Die vierte Figur ist nicht nur durch ihr Geschlecht hervorgehoben, sondern auch durch die Rahmenhandlung. Noomi Morholt, eine südafrikanische Wissenschaftlerin, die ein Jahr lang in einer Forschungsstation in der Antarktis überstehen soll, entdeckt eine Kiste mit Aufzeichnungen, die für das Museum auf Tristan da Cunha gedacht war, dort aber nicht entladen wurde. In der Gegenwart des Jahres 2003 liest sie die Aufzeichnungen der drei anderen Hauptfiguren. Ein etwas billiger Trick, um die Erzählfäden zu verknüpfen, dessen Sinn gleichwohl einleuchtet. In der totalen Abschottung der Antarktis-Station wird sie zur Leserin und Kommentatorin männlicher Sehnsüchte. Während die neun Männer, mit denen sie die Enge der Station teilt, mehr und mehr dem Container-Koller verfallen, findet sie in den Schriften die Reinform männlicher Imagination und unterzieht sie einer barschen Kritik. Wie Handels- und Kriegsschiffe über die Jahrhunderte hinweg gleichsam die Nabelschnur bildeten, die Tristan da Cunha mit der übrigen Welt verbindet, so hat allerdings auch Noomi Morholt einen Anker außerhalb der Station. Sie tauscht mit einem brasilianischen Schriftsteller E-Mails. Die Schönheit seiner Worte und Projektionen genießt sie, auch wenn sie deren Machart bis ins Letzte durchschaut und seinen Imaginationen nicht entgegenkommt. Dieser Schriftsteller namens Rui bildet von der Anlage des Romans her den Mittelpunkt zum Quadrat der anderen Figuren. Er vertritt die poetologische Position des Autors.
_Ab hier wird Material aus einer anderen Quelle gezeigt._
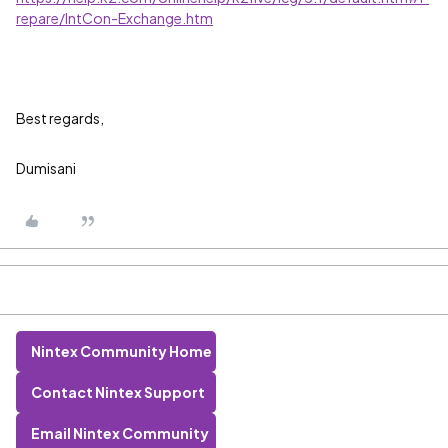
repare/IntCon-Exchange.htm
Best regards,
Dumisani
Nintex Community Home
Contact Nintex Support
Email Nintex Community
Noomi Morholt ist der wunde Punkt des Buches. Mit ihr schreibt Raoul Schrott die kritische Position seinem eigenen Romanwerk ein: Welcher Autor möchte sich schon sagen lassen, er reproduziere unhinterfragt Männerfantasien, und das sind schließlich all die Eroberungssehnsüchte von fernen Inseln und unnahbaren Frauen. Deshalb neutralisiert Schrott den Blick seiner weiblichen Hauptfigur auf grausame Weise. Er lässt Noomi Morholt eine Totgeburt erleiden.
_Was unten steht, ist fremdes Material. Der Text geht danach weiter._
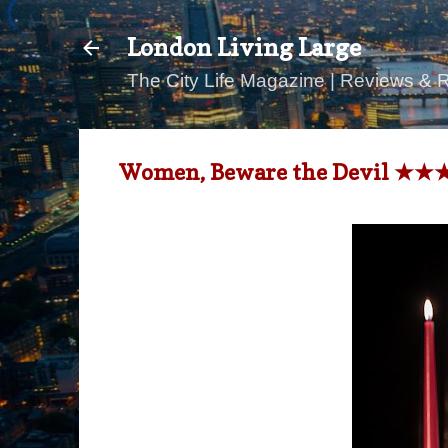
London Living Large
The City Life Magazine | Reviews & 
Women, Beware the Devil ★★★★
So fragwürdig das ideologisch sein mag, so richtig ist es strukturell: Ein Kompliment kann man nicht kritisieren. Und dieses Buch ist ein einziges Kompliment ans Imaginäre, an die Fähigkeit, die Wirklichkeit mit Sprache zu verzaubern. Seine unendliche Detailiertheit wird nicht geschwätzig, sie bildet vielmehr den Kontrapunkt zur Sprachlosigkeit des gewöhnlichen Reisenden, der seine Wahrnehmung nicht zu artikulieren versteht. Gletscher, Meere, Vulkane, Gesteinsbrocken, man lässt sich deren Beschreibung gefallen, immer und immer wieder, weil Schrotts Sprache diesen Roman trägt, eine niemals zuckrige, sondern eher herbe, schroffe Poesie. Mit epischem Atem und lyrischer Wortgenauigkeit entsteht so ein Tableau an Welt-Bildern, vom makroskopischen Blick auf die Erde als Globus, bis zum mikroskopischen Blick ins kleinste Detail. „Tristan da Cunha“ handelt vom Wunsch nach Sesshaftigkeit in Zeiten der Globalisierung. Er lotet aus, wie groß der Kreis sein muss, den ein Mensch um sich schlägt, damit er in der Welt zuhause sein kann.

Raoul Schrott: Tristan da Cunha oder Die Hälfte der Erde. Roman. Hanser, München, 2003. 718 S., 25,90 €.